Anyway, I figured Janet Lambert must have been less popular than those other gals since I never heard of her before.

Then I did some searching online and discovered that her novels are very collectable. No, they're not up there in CHARLIE AND THE CHOCOLATE FACTORY territory, but first editions of the Lambert books are often in the $300 price range.

Who knew?

According to Wikipedia, she wrote 54 novels between 1941 and 1969 and most appear to be included in small series such as the "Penny Parrish" series, the "Jordan Famiy" series, and several others. I'm wondering now if her books did not appear in my libraries because they were considered "series books" or if they were there and I just didn't notice them.

Was Janet Lambert a widely popular author or a "niche" author beloved by a select few?

Based on their value today, her books are still sought after by collectors today. There are even a couple webpages devoted to them. And it appears that a few were even republished in paperback during the past decade.

Has anyone read these books?

What did you think of them?


WHERE DO THEY WRITE?

I was amused to read what author Fran Manushkin listed as a her occupation on her Facebook page: "Writing in bed as a full-time children's book writer."

This got me wondering where other children's authors do their writing.

Poking around on the internet today, I came up with these answers:

Tricia Springstubb (author of MO WREN, LOST AND FOUND): "the library where I work in the children’s room. I’m very strict about all this! I have a desk by a window that looks out on the street, so I can watch people go by."

Gary D. Schmidt (OKAY FOR NOW) : "I have a study in a small outbuilding away from the house. It has a desk, a lamp, more books than should be in any one room, and a woodstove. I work at a typewriter, and keep lots of scrap paper around me. This means, by the way, that if anything comes out pretty awful, I can just open the woodstove and burn it all. The feeling of relief is remarkable."

Ellen Wittlinger (HARD LOVE): "I have a small writing room in my home. It's overcrowded with books and papers, but it's my nest."

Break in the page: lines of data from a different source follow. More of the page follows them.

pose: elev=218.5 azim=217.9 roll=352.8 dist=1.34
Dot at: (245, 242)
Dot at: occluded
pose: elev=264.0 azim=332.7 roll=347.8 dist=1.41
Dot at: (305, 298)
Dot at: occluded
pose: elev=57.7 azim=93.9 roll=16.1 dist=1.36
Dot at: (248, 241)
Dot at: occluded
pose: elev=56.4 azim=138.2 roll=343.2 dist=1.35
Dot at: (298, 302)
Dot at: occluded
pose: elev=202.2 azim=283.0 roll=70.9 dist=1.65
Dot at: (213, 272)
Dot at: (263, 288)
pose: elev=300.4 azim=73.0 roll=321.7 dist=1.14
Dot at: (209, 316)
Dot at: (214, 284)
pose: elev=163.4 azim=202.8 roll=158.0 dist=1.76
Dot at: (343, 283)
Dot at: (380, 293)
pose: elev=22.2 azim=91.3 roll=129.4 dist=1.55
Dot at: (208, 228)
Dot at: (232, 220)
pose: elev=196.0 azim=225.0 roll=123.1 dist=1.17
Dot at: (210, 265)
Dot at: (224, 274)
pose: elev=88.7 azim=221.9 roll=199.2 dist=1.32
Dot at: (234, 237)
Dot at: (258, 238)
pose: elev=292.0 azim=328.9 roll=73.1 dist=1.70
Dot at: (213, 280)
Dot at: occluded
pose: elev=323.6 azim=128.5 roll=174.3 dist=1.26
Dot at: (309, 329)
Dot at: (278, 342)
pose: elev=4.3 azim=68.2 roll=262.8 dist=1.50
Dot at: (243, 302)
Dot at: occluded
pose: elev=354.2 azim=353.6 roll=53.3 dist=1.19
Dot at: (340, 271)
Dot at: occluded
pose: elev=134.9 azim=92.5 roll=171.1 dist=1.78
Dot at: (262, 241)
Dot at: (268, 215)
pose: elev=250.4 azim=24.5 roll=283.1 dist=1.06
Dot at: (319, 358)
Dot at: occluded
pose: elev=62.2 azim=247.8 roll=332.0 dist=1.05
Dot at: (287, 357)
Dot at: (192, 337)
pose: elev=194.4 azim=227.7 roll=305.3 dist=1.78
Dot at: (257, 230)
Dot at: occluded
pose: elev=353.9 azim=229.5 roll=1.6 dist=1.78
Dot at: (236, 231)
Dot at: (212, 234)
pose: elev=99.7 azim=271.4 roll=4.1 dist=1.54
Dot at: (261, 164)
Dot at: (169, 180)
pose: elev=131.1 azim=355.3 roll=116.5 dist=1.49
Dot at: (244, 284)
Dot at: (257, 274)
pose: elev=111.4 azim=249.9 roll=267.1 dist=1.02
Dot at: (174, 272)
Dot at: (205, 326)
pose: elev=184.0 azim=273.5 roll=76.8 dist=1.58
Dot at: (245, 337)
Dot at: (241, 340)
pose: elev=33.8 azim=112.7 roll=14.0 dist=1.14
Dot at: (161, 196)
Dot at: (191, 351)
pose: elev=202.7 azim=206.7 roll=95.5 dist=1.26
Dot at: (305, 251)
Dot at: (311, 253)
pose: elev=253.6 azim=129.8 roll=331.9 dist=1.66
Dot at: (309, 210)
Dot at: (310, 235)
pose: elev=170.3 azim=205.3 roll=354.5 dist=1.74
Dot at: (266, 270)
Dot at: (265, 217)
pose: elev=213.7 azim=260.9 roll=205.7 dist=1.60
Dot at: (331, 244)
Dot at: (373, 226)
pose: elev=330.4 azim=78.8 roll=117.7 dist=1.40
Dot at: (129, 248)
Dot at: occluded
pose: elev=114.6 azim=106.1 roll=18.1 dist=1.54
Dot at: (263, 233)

Maggie Stiefvater (SHIVER) : "Anywhere, so long as I have my headphones on. I do have a lovely desk that I spend a lot of time at, but I write on planes and couches and floors as well."

Jack Gantos (DEAD END IN NORVELT) : :"I have an office at home where I write. Plus I travel a lot (I visit students in schools and at book conferences) and so I write on airplanes, in restaurants and coffee shops, and just about anywhere an idea strikes me. I always have a pen and journal in my pocket so I write when the idea is fresh to me."

Sandra Scoppettone (TRYING HARD TO HEAR YOU) : "I always thought it would be wonderful to write in a diner or a cafe, but I've never been able to do it. What I do is to sit down at my desk in my office at about 9 in the morning and write until about noon or one."

Eion Colfer (ARTEMIS FOWL) : "I write in my office in the garden. It is close to the house but even crossing the garden is enough for me to feel I am going to work."

Betsy Byars (SUMMER OF THE SWANS) : :"When I started writing, I was living in a very small apartment with my husband and two little daughters. I wrote on the kitchen table. I'd keep my typewriter beside my place, and I'd push it aside to eat and then pull it back in front of me. Now I have a studio and a computer, but anyone who really wants to write will find a place."